Холоп августейшего демократа | страница 109
— Вот напугала, скотина рогатая! — произнёс генерал, и, чуть посторонившись, снова вляпался в лепёшку. Правая нога, обмазанная вонючим зелёным желе, предательски заскользила по мокрой от росы траве, и опора свободолюбивой монархии, нелепо взмахнув руками, рухнул прямо на свежее коровье дерьмо. И надо же такому случиться, именно в эту минуту из тумана послышался грозный окрик:
— Стой, кто идёт! Сказывай пароль, не то стрельну!
— Неправильно, неправильно! — поднимаясь и брезгливо вытирая платком перепачканное платье, отозвался генерал. — Первая команда подана правильно, а всё остальное отсебятина! Незнание уста...
— Ты счас у меня Господу свой устав глаголить будешь! — в тумане зло лязгнул затвор.
— Стреляй, стреляй, Семёныч, больно справные у него боты и одёжа, — подбадривающе раздалось где-то сбоку.
— Не сметь, я сам Воробейчиков...
— Да мне всё одно, что воробей, что куропатка, что какой крокодил, руки в гору вздымай и иди до мене.
Не известно, чем бы завершилась эта конфузия, не подоспей к месту стычки генеральская охрана.
«Всё же хоть и коряво, но служба на подступах к Чулыму поставлена неплохо, — отметил про себя старый вояка, умывшись холодной колодезной водой и вытираясь чистым вышивным рушником.
— А скажи ты мне, служивый, кто у вас воинский начальник? — возвращая полотенце, поинтересовался главком.
— Так, вестимо ж, их сокородие оберкаптинармус Званский, комендант местной крепости! За ним уже мной и посыльный снаряжён.
— Хорошо, молодец! А звать как?
— Кого-сь, коменданта? Так Прохом... Звиняйте, Прохором Захаровичем.
— Да нет, тебя, воин, как зовут? — оглядывая здоровенного детину, спросил Наместник, подставив вытянутые назад руки новому, принесённому из обоза мундиру с золотыми генеральскими погонами.
— Мяне-то Опанасом Вановичем Джексенко кличут...
— Рядовой Джексон! — застегнувшись на все золотые пуговицы, громогласно возвестил генерал, — за рвение и проявленную бдительность присваиваю тебе очередное воинское звание подъефрейтор. Служи, сынок, глядишь, как и я, до генерала дослужишься.
— Служу мировому добру!
Большое служебное совещание было назначено в солдатском клубе Чулымской крепости, на которое, кроме местного начальства, ввиду важности и особой секретности вопроса, были также приглашены окрестные помещики, духовенство, поэты, и единственный местный композитор, для запечатления, так сказать, монументальности момента.
Конечно, называть клубом длинную приземистую избу было бы слишком смело, но чего-чего, а смелости нашей армии в тылу, да ещё и в мирное время, не занимать. Правда о клубе заключалась в том, что изба эта была многофункциональной и использовалась всякий раз по разному назначению: то для передержки молодняка в особо лютые зимы, то как казарма, то отдавалась под общежитие молодым специалистам, то под приют для туристов, промышлявших сбором дикоросов, в основном анаши, то действовала как клуб, а одно время даже была лазаретом и столовой в одном лице.

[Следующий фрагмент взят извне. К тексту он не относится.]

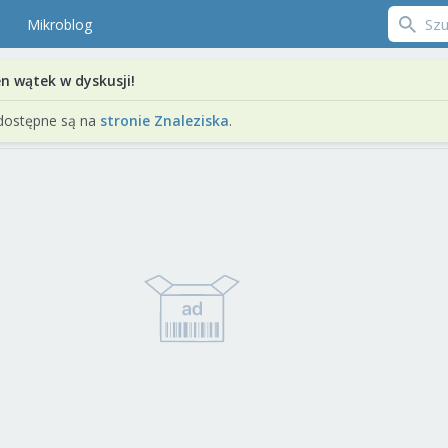
Mikroblog
en wątek w dyskusji!
dostępne są na
stronie Znaleziska
.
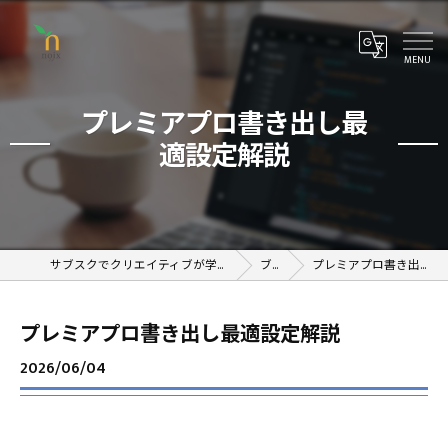
プレミアプロ書き出し最
適設定解説
サブスクでクリエイティブが学べるオンラインスクール
ブログ
プレミアプロ書き出し最適設定解説
プレミアプロ書き出し最適設定解説
2026/06/04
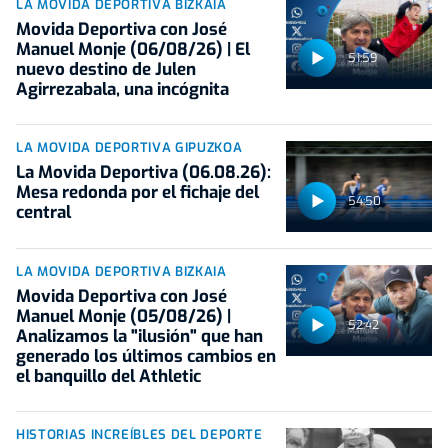
LA MOVIDA DEPORTIVA BIZKAIA
Movida Deportiva con José
Manuel Monje (06/08/26) | El
51:59
nuevo destino de Julen
Agirrezabala, una incógnita
LA MOVIDA DEPORTIVA GIPUZKOA
La Movida Deportiva (06.08.26):
Mesa redonda por el fichaje del
54:50
central
LA MOVIDA DEPORTIVA BIZKAIA
Movida Deportiva con José
Manuel Monje (05/08/26) |
52:42
Analizamos la "ilusión" que han
generado los últimos cambios en
el banquillo del Athletic
HISTORIAS INCREÍBLES DEL DEPORTE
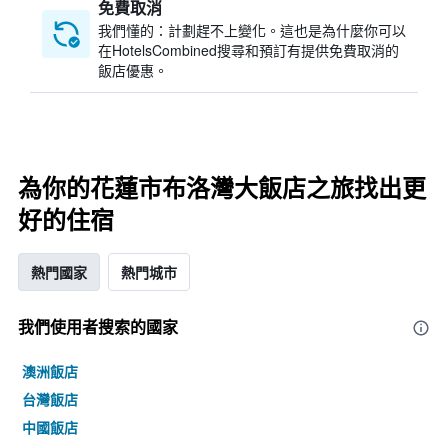
免費取消
我們懂的：計劃趕不上變化。這也是為什麼你可以
在HotelsCombined搜尋和預訂有提供免費取消的
飯店優惠。
為你的花蓮市布洛灣大飯店之旅找出更
好的住宿
熱門國家
熱門城市
我們使用者搜索的國家
澳洲飯店
台灣飯店
中國飯店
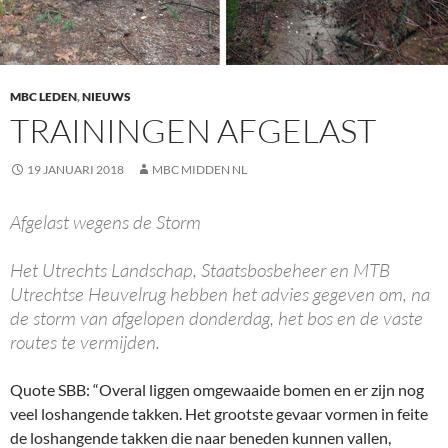
MBC LEDEN
,
NIEUWS
TRAININGEN AFGELAST
19 JANUARI 2018
MBC MIDDEN NL
Afgelast wegens de Storm
Het Utrechts Landschap, Staatsbosbeheer en MTB
Utrechtse Heuvelrug hebben het advies gegeven om, na
de storm van afgelopen donderdag, het bos en de vaste
routes te vermijden.
Quote SBB: “Overal liggen omgewaaide bomen en er zijn nog
veel loshangende takken. Het grootste gevaar vormen in feite
de loshangende takken die naar beneden kunnen vallen,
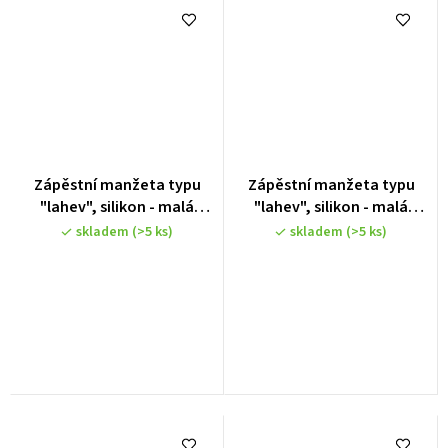
Zápěstní manžeta typu
Zápěstní manžeta typu
"lahev", silikon - malá
"lahev", silikon - malá
velikost 12,5 - 16 cm
velikost 12,5 - 16 cm -
skladem
(>5 ks)
skladem
(>5 ks)
modrá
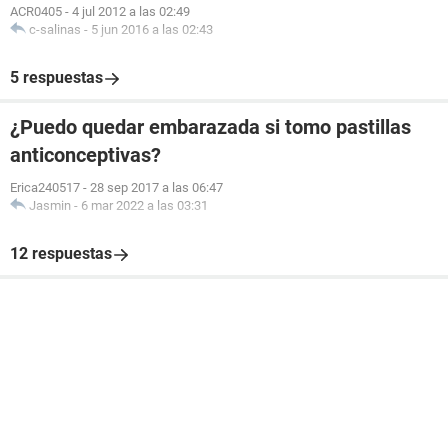
ACR0405
-
4 jul 2012 a las 02:49
c-salinas
-
5 jun 2016 a las 02:43
5 respuestas
¿Puedo quedar embarazada si tomo pastillas
anticonceptivas?
Erica240517
-
28 sep 2017 a las 06:47
Jasmin
-
6 mar 2022 a las 03:31
12 respuestas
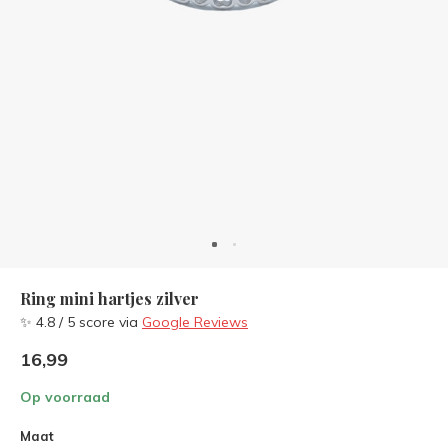
Ring mini hartjes zilver
✨ 4.8 / 5 score via
Google Reviews
16,99
Op voorraad
Maat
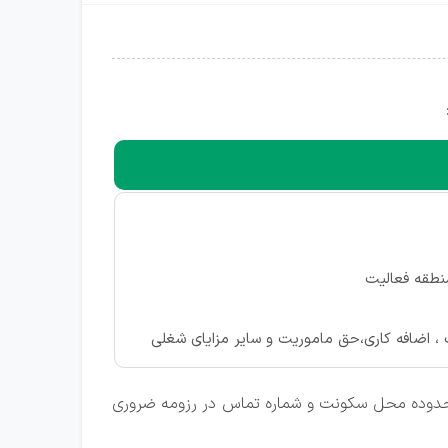
منطقه فعالیت
، اضافه کاری،حق ماموریت و سایر مزایای شغلی
د ،محدوده محل سکونت و شماره تماس در رزومه ضروری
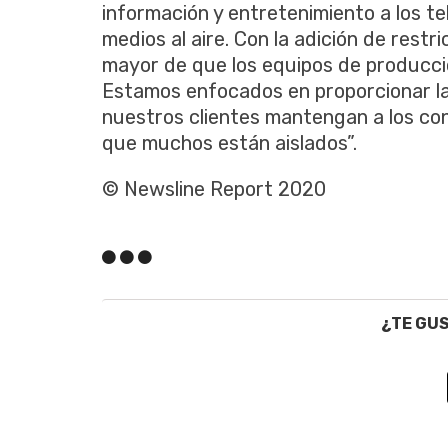
información y entretenimiento a los te
medios al aire. Con la adición de restr
mayor de que los equipos de producc
Estamos enfocados en proporcionar l
nuestros clientes mantengan a los co
que muchos están aislados”.
© Newsline Report 2020
¿TE GU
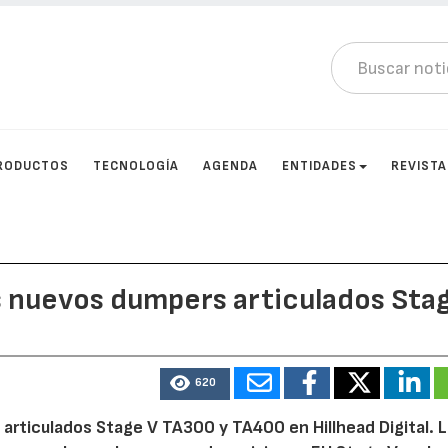
RODUCTOS
TECNOLOGÍA
AGENDA
ENTIDADES
REVIST
s nuevos dumpers articulados Sta
620
rticulados Stage V TA300 y TA400 en Hillhead Digital. 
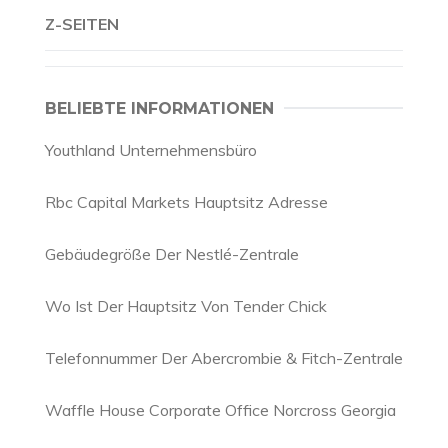
Z-SEITEN
BELIEBTE INFORMATIONEN
Youthland Unternehmensbüro
Rbc Capital Markets Hauptsitz Adresse
Gebäudegröße Der Nestlé-Zentrale
Wo Ist Der Hauptsitz Von Tender Chick
Telefonnummer Der Abercrombie & Fitch-Zentrale
Waffle House Corporate Office Norcross Georgia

Старанием местных и прибывших начальников, к обеду её привели в надлежащий культурному заведению вид. Над входом вывесили флаги и портрет Августейшего Демократа. Местные остряки и злословы прыскали в кулак, дескать, больно уж на портрете нынешний Преемник похож аж на позапрошлого, но всё это не из-за крамолы какой или вредности, а исключительно по причине местной скуки и бедности светской жизни.